### Description of the task
Extract all of the text in the material below line by line, keeping each line word for word, and leave the pictures out of your answer.

----- Given records -----

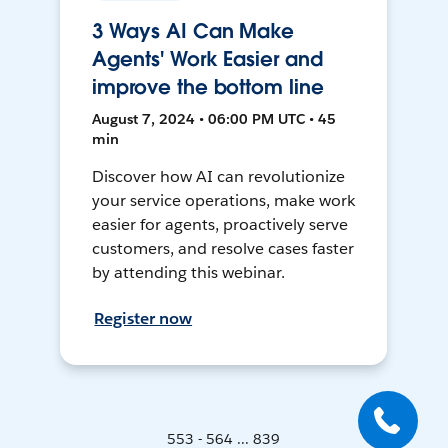
3 Ways AI Can Make
Agents' Work Easier and
improve the bottom line
August 7, 2024 • 06:00 PM UTC • 45
min
Discover how AI can revolutionize
your service operations, make work
easier for agents, proactively serve
customers, and resolve cases faster
by attending this webinar.
Register now
553 - 564 ... 839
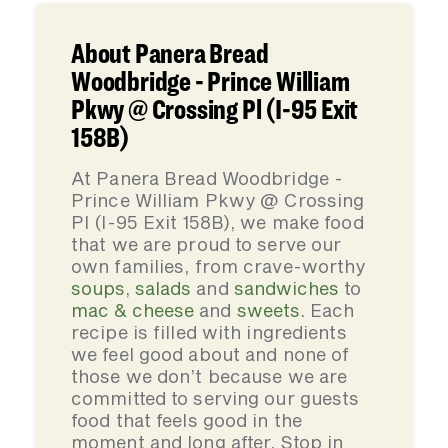
About Panera Bread
Woodbridge - Prince William
Pkwy @ Crossing Pl (I-95 Exit
158B)
At Panera Bread Woodbridge -
Prince William Pkwy @ Crossing
Pl (I-95 Exit 158B), we make food
that we are proud to serve our
own families, from crave-worthy
soups
,
salads
and
sandwiches
to
mac & cheese
and
sweets
. Each
recipe is filled with ingredients
we feel good about and none of
those we don’t because we are
committed to serving our guests
food that feels good in the
moment and long after. Stop in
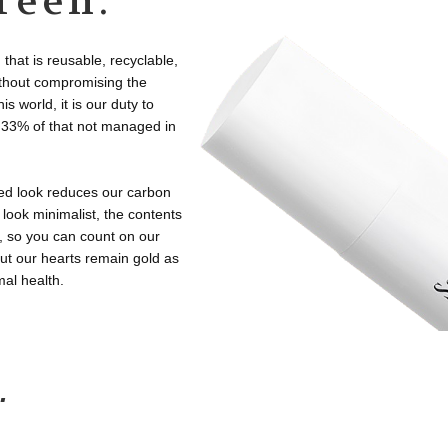
reen.
that is reusable, recyclable,
without compromising the
 world, it is our duty to
th 33% of that not managed in
ned look reduces our carbon
 look minimalist, the contents
, so you can count on our
ut our hearts remain gold as
mal health.
.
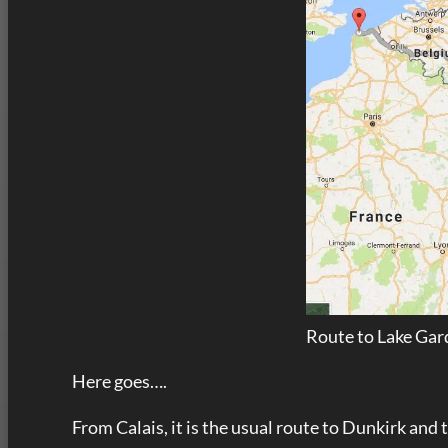
Route to Lake Gard
Here goes….
From Calais, it is the usual route to Dunkirk and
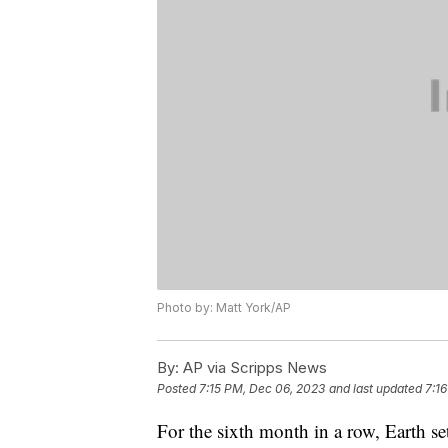
Photo by: Matt York/AP
By:
AP via Scripps News
Posted
7:15 PM, Dec 06, 2023
and last updated
7:1
For the sixth month in a row, Earth se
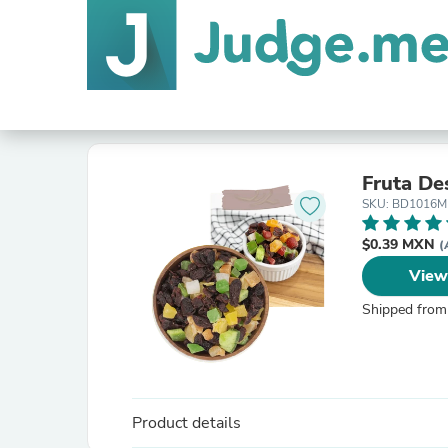
Fruta De
SKU: BD1016M
$0.39 MXN
(
View
Shipped from
Product details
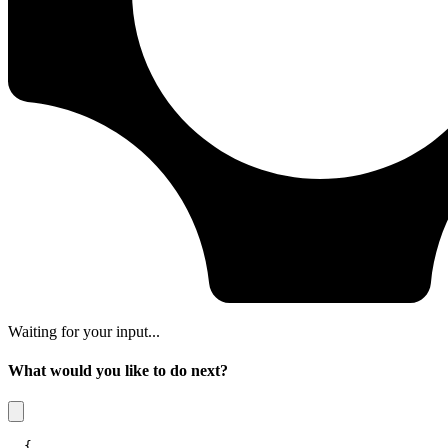
Waiting for your input...
What would you like to do next?
{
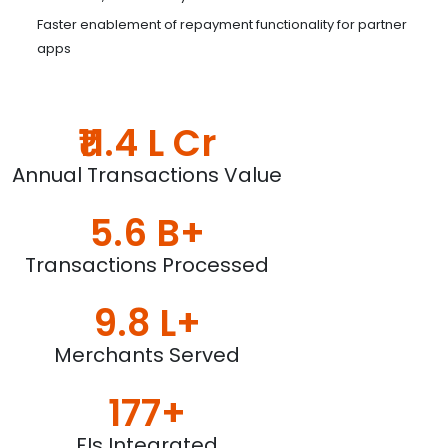
Faster enablement of repayment functionality for partner
apps
₹11.4 L Cr
Annual Transactions Value
5.6 B+
Transactions Processed
9.8 L+
Merchants Served
177+
FIs Integrated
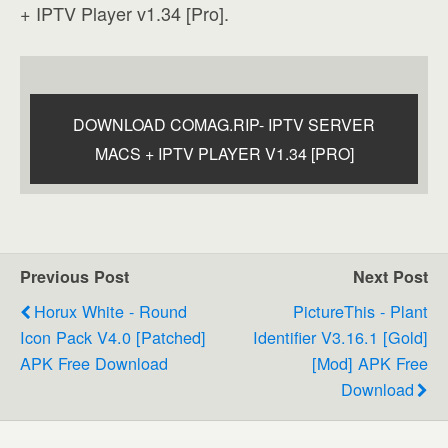
+ IPTV Player v1.34 [Pro].
DOWNLOAD COMAG.RIP- IPTV SERVER
MACS + IPTV PLAYER V1.34 [PRO]
Previous Post
Next Post
Horux White - Round
PictureThis - Plant
Icon Pack V4.0 [Patched]
Identifier V3.16.1 [Gold]
APK Free Download
[Mod] APK Free
Download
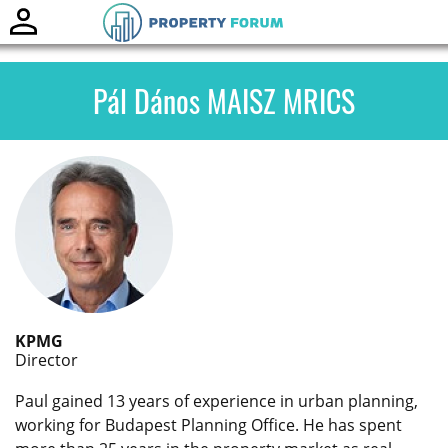
Toggle
naviga
Pál Dános MAISZ MRICS
KPMG
Director
Paul gained 13 years of experience in urban planning,
working for Budapest Planning Office. He has spent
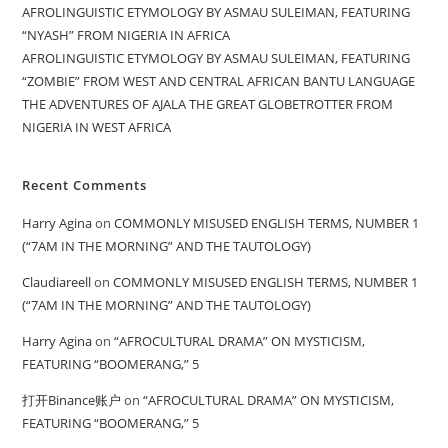
AFROLINGUISTIC ETYMOLOGY BY ASMAU SULEIMAN, FEATURING
“NYASH” FROM NIGERIA IN AFRICA
AFROLINGUISTIC ETYMOLOGY BY ASMAU SULEIMAN, FEATURING
“ZOMBIE” FROM WEST AND CENTRAL AFRICAN BANTU LANGUAGE
THE ADVENTURES OF AJALA THE GREAT GLOBETROTTER FROM
NIGERIA IN WEST AFRICA
Recent Comments
Harry Agina
on
COMMONLY MISUSED ENGLISH TERMS, NUMBER 1
(“7AM IN THE MORNING” AND THE TAUTOLOGY)
Claudiareell
on
COMMONLY MISUSED ENGLISH TERMS, NUMBER 1
(“7AM IN THE MORNING” AND THE TAUTOLOGY)
Harry Agina
on
“AFROCULTURAL DRAMA” ON MYSTICISM,
FEATURING “BOOMERANG,” 5
打开Binance账户
on
“AFROCULTURAL DRAMA” ON MYSTICISM,
FEATURING “BOOMERANG,” 5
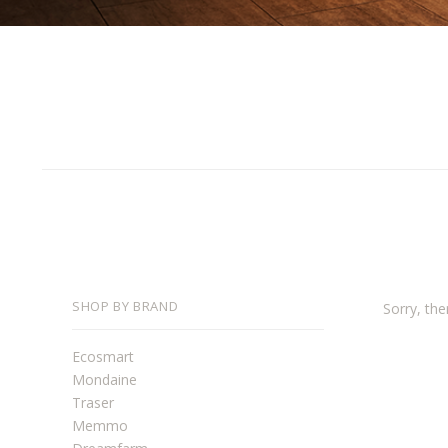
SHOP BY BRAND
Sorry, the
Ecosmart
Mondaine
Traser
Memmo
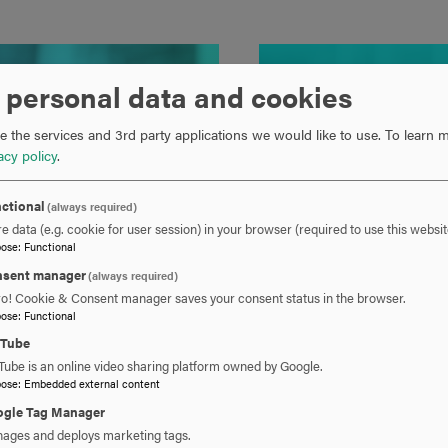
 personal data and cookies
 the services and 3rd party applications we would like to use.
To learn m
acy policy
.
ctional
(always required)
e data (e.g. cookie for user session) in your browser (required to use this websit
pose
:
Functional
sent manager
(always required)
ro! Cookie & Consent manager saves your consent status in the browser.
pose
:
Functional
uTube
Tube is an online video sharing platform owned by Google.
pose
:
Embedded external content
gle Tag Manager
ages and deploys marketing tags.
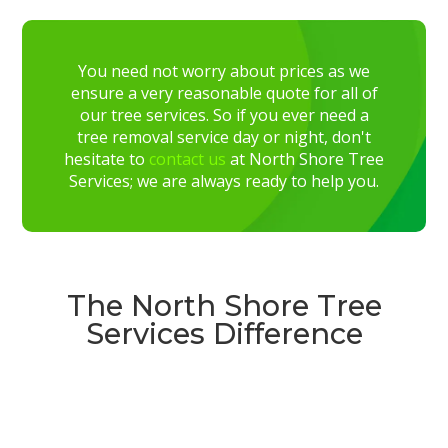
You need not worry about prices as we
ensure a very reasonable quote for all of
our tree services. So if you ever need a
tree removal service day or night, don't
hesitate to
contact us
at North Shore Tree
Services; we are always ready to help you.
The North Shore Tree
Services Difference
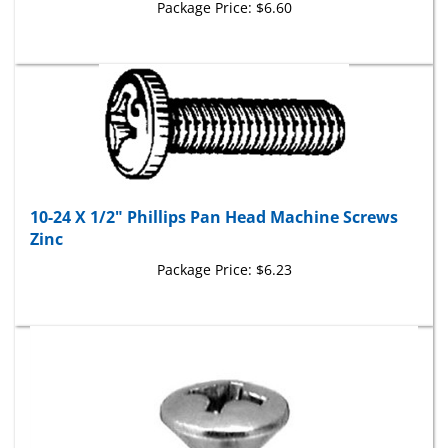
10-24 X 1/2" Phillips Pan Head Machine Screws
Zinc
Package Price:
$6.23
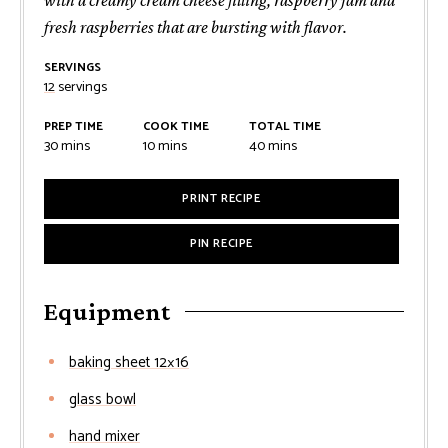
fresh raspberries that are bursting with flavor.
SERVINGS
12
servings
PREP TIME
COOK TIME
TOTAL TIME
minutes
minutes
minutes
30
mins
10
mins
40
mins
PRINT RECIPE
PIN RECIPE
Equipment
baking sheet 12×16
glass bowl
hand mixer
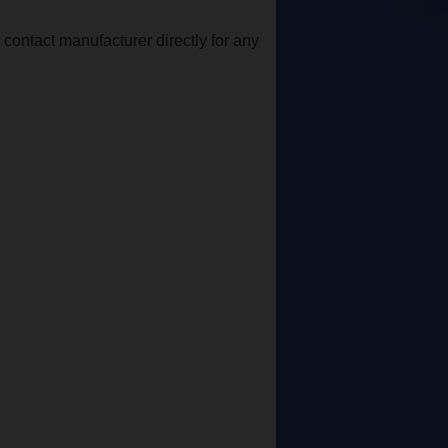
contact manufacturer directly for any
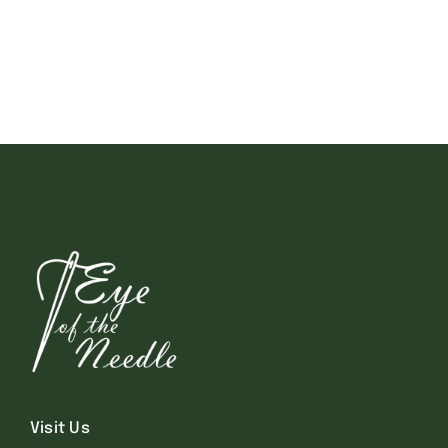
Visit Us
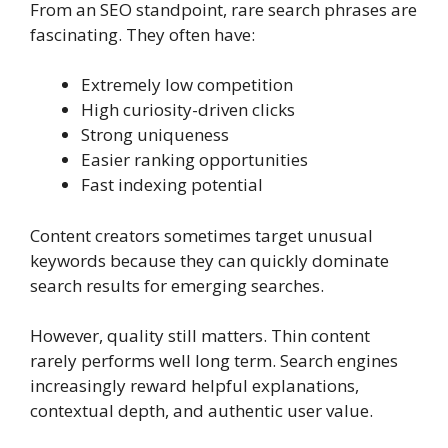
From an SEO standpoint, rare search phrases are
fascinating. They often have:
Extremely low competition
High curiosity-driven clicks
Strong uniqueness
Easier ranking opportunities
Fast indexing potential
Content creators sometimes target unusual
keywords because they can quickly dominate
search results for emerging searches.
However, quality still matters. Thin content
rarely performs well long term. Search engines
increasingly reward helpful explanations,
contextual depth, and authentic user value.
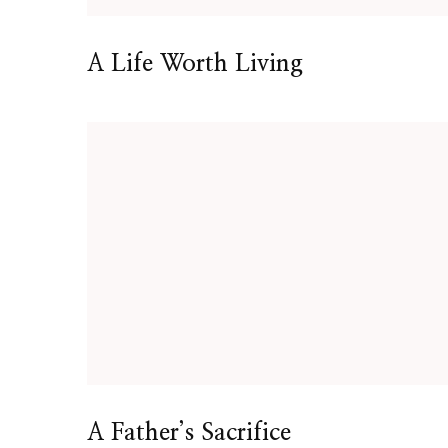
A Life Worth Living
A Father’s Sacrifice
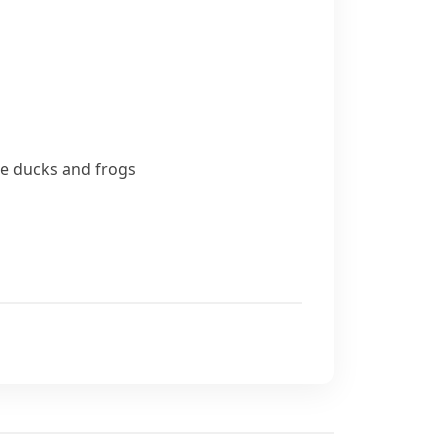
le
ducks
and frogs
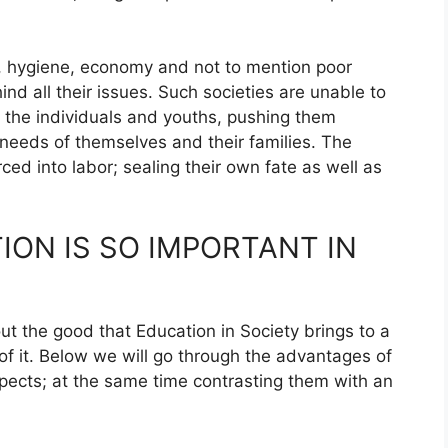
h, hygiene, economy and not to mention poor
ind all their issues. Such societies are unable to
 the individuals and youths, pushing them
e needs of themselves and their families. The
ed into labor; sealing their own fate as well as
ON IS SO IMPORTANT IN
t the good that Education in Society brings to a
of it. Below we will go through the advantages of
aspects; at the same time contrasting them with an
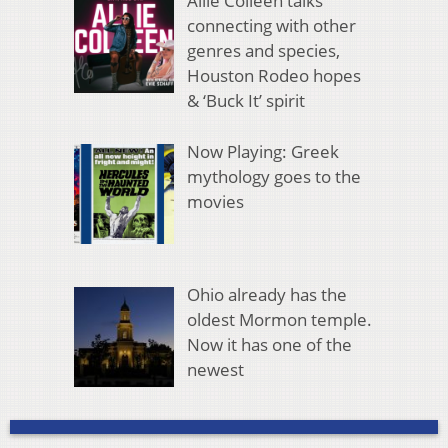
Allie Colleen talks
connecting with other
genres and species,
Houston Rodeo hopes
& ‘Buck It’ spirit
Now Playing: Greek
mythology goes to the
movies
Ohio already has the
oldest Mormon temple.
Now it has one of the
newest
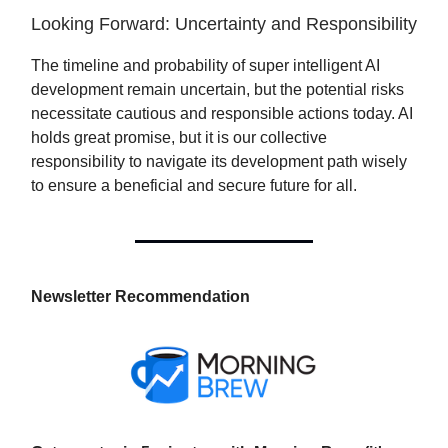
Looking Forward: Uncertainty and Responsibility
The timeline and probability of super intelligent AI
development remain uncertain, but the potential risks
necessitate cautious and responsible actions today. AI
holds great promise, but it is our collective
responsibility to navigate its development path wisely
to ensure a beneficial and secure future for all.
Newsletter Recommendation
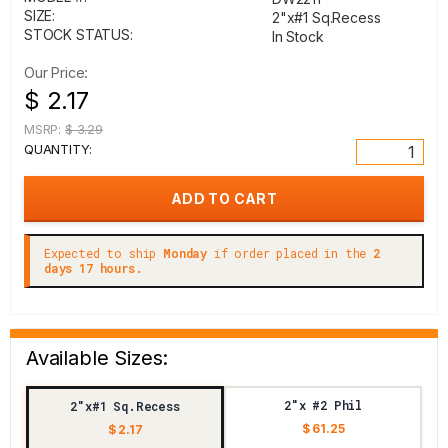
SIZE:
2"x#1 Sq.Recess
STOCK STATUS:
In Stock
Our Price:
$ 2.17
MSRP:
$ 3.29
QUANTITY:
Expected to ship
Monday
if order placed in the
2
days 17 hours.
Available Sizes:
2"x #2 Phil
2"x#1 Sq.Recess
$ 61.25
$ 2.17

-----

### Answer space
3 Ways AI Can Make
Agents' Work Easier and
improve the bottom line
August 7, 2024 • 06:00 PM UTC • 45
min
Discover how AI can revolutionize
your service operations, make work
easier for agents, proactively serve
customers, and resolve cases faster
by attending this webinar.
Register now
553 - 564 ... 839
About Panera Bread
Woodbridge - Prince William
Pkwy @ Crossing Pl (I-95 Exit
158B)
At Panera Bread Woodbridge -
Prince William Pkwy @ Crossing
Pl (I-95 Exit 158B), we make food
that we are proud to serve our
own families, from crave-worthy
soups
,
salads
and
sandwiches
to
mac & cheese
and
sweets
. Each
recipe is filled with ingredients
we feel good about and none of
those we don’t because we are
committed to serving our guests
food that feels good in the
moment and long after. Stop in
reen.
that is reusable, recyclable,
without compromising the
 world, it is our duty to
th 33% of that not managed in
ned look reduces our carbon
 look minimalist, the contents
, so you can count on our
ut our hearts remain gold as
mal health.
.
Route to Lake Gard
Here goes….
From Calais, it is the usual route to Dunkirk and
Photo by: Matt York/AP
By:
AP via Scripps News
Posted
7:15 PM, Dec 06, 2023
and last updated
7:1
For the sixth month in a row, Earth se
Fruta De
SKU: BD1016M
$0.39 MXN
(
View
Shipped from
Product details
Waiting for your input...
What would you like to do next?
{
Faster enablement of repayment functionality for partner
apps
₹11.4 L Cr
Annual Transactions Value
5.6 B+
Transactions Processed
9.8 L+
Merchants Served
177+
FIs Integrated
+ IPTV Player v1.34 [Pro].
DOWNLOAD COMAG.RIP- IPTV SERVER
MACS + IPTV PLAYER V1.34 [PRO]
Previous Post
Next Post
Horux White - Round
PictureThis - Plant
Icon Pack V4.0 [Patched]
Identifier V3.16.1 [Gold]
APK Free Download
[Mod] APK Free
Download
Toggle
naviga
Pál Dános MAISZ MRICS
KPMG
Director
Paul gained 13 years of experience in urban planning,
working for Budapest Planning Office. He has spent
AFROLINGUISTIC ETYMOLOGY BY ASMAU SULEIMAN, FEATURING
“NYASH” FROM NIGERIA IN AFRICA
AFROLINGUISTIC ETYMOLOGY BY ASMAU SULEIMAN, FEATURING
“ZOMBIE” FROM WEST AND CENTRAL AFRICAN BANTU LANGUAGE
THE ADVENTURES OF AJALA THE GREAT GLOBETROTTER FROM
NIGERIA IN WEST AFRICA
Recent Comments
Harry Agina
on
COMMONLY MISUSED ENGLISH TERMS, NUMBER 1
(“7AM IN THE MORNING” AND THE TAUTOLOGY)
Claudiareell
on
COMMONLY MISUSED ENGLISH TERMS, NUMBER 1
(“7AM IN THE MORNING” AND THE TAUTOLOGY)
Harry Agina
on
“AFROCULTURAL DRAMA” ON MYSTICISM,
FEATURING “BOOMERANG,” 5
打开Binance账户
on
“AFROCULTURAL DRAMA” ON MYSTICISM,
FEATURING “BOOMERANG,” 5
SHOP BY BRAND
Sorry, the
Ecosmart
Mondaine
Traser
Memmo
 personal data and cookies
 the services and 3rd party applications we would like to use.
To learn m
acy policy
.
ctional
(always required)
e data (e.g. cookie for user session) in your browser (required to use this websit
pose
:
Functional
sent manager
(always required)
ro! Cookie & Consent manager saves your consent status in the browser.
pose
:
Functional
uTube
Tube is an online video sharing platform owned by Google.
pose
:
Embedded external content
gle Tag Manager
ages and deploys marketing tags.
You need not worry about prices as we
ensure a very reasonable quote for all of
our tree services. So if you ever need a
tree removal service day or night, don't
hesitate to
contact us
at North Shore Tree
Services; we are always ready to help you.
The North Shore Tree
Services Difference
10-24 X 1/2" Phillips Pan Head Machine Screws
Zinc
Package Price:
$6.23
fresh raspberries that are bursting with flavor.
SERVINGS
12
servings
PREP TIME
COOK TIME
TOTAL TIME
minutes
minutes
minutes
30
mins
10
mins
40
mins
PRINT RECIPE
PIN RECIPE
Equipment
baking sheet 12×16
glass bowl
hand mixer
contact manufacturer directly for any
Visit Us
From an SEO standpoint, rare search phrases are
fascinating. They often have:
Extremely low competition
High curiosity-driven clicks
Strong uniqueness
Easier ranking opportunities
Fast indexing potential
Content creators sometimes target unusual
keywords because they can quickly dominate
search results for emerging searches.
However, quality still matters. Thin content
rarely performs well long term. Search engines
increasingly reward helpful explanations,
contextual depth, and authentic user value.
A Life Worth Living
A Father’s Sacrifice
le
ducks
and frogs
h, hygiene, economy and not to mention poor
ind all their issues. Such societies are unable to
 the individuals and youths, pushing them
e needs of themselves and their families. The
ed into labor; sealing their own fate as well as
ON IS SO IMPORTANT IN
t the good that Education in Society brings to a
of it. Below we will go through the advantages of
aspects; at the same time contrasting them with an
Allie Colleen talks
connecting with other
genres and species,
Houston Rodeo hopes
& ‘Buck It’ spirit
Now Playing: Greek
mythology goes to the
movies
Ohio already has the
oldest Mormon temple.
Now it has one of the
newest
Looking Forward: Uncertainty and Responsibility
The timeline and probability of super intelligent AI
development remain uncertain, but the potential risks
necessitate cautious and responsible actions today. AI
holds great promise, but it is our collective
responsibility to navigate its development path wisely
to ensure a beneficial and secure future for all.
Newsletter Recommendation
SIZE:
2"x#1 Sq.Recess
STOCK STATUS:
In Stock
Our Price:
$ 2.17
MSRP:
$ 3.29
QUANTITY:
Expected to ship
Monday
if order placed in the
2
days 17 hours.
Available Sizes:
2"x #2 Phil
2"x#1 Sq.Recess
$ 61.25
$ 2.17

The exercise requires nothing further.